What I did not know, however, was that there were 8 women at Gallipoli too. Seven Australian nurses and their matron were on board the hospital ship The Gascon moored off Anzac Cove. From the ship's deck these women had to witness the massacre, listen to the cries of the fallen and dodge shells fired at the boat. They then had to tend to the wounded, deal with serious overcrowding on the ship and cope with rapidly diminishing resources. There is a detailed account of one of those nurses here. Muriel Wakeford wrote letters to her local newspaper back home describing the Gallipoli campaign and telling of the need for more medical personnel, braving a backlash from the government who had been sending out propaganda that we were winning the war. Having worked as a nurse for many years I cannot begin to imagine what life must have been like there, the horror and the suffering and the utter helplessness and frustration at not being able to give the care needed.
But this is also a romance blog and we celebrate the triumph of love over all, and I'm happy to say that Muriel led a life befitting one of our heroines- dealing with conflict and disapproval from all and amidst the chaos of war she fell in love with a dashing officer on board ship (which was obviously forbidden, plus he was catholic and she was protestant), but she finally overcame all barriers and married her sweetheart in 1916. They moved to Kenya and then to London after the war and had (at least) one son.

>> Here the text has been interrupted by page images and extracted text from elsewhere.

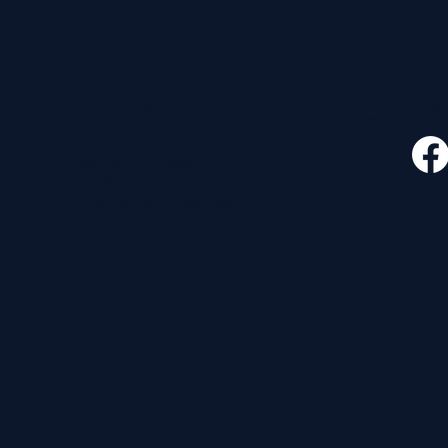
CONTACT
FOLLO
535 E. 2nd St.
Waverly, OH 45690
740-947-2657
newcovenant3cu@gmail.com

So, on ANZAC Day, while remembering the men who gave up their lives, please add in a huge prayer of gratitude to the 8 amazing women who cared for the sick and tended to the fallen with as much respect and honour as they could. And send up a little extra cheer for Muriel Wakeford, a true heroine of the time.
They shall grow not old, as we that are left grow old:
Age shall not weary them, nor the years condemn.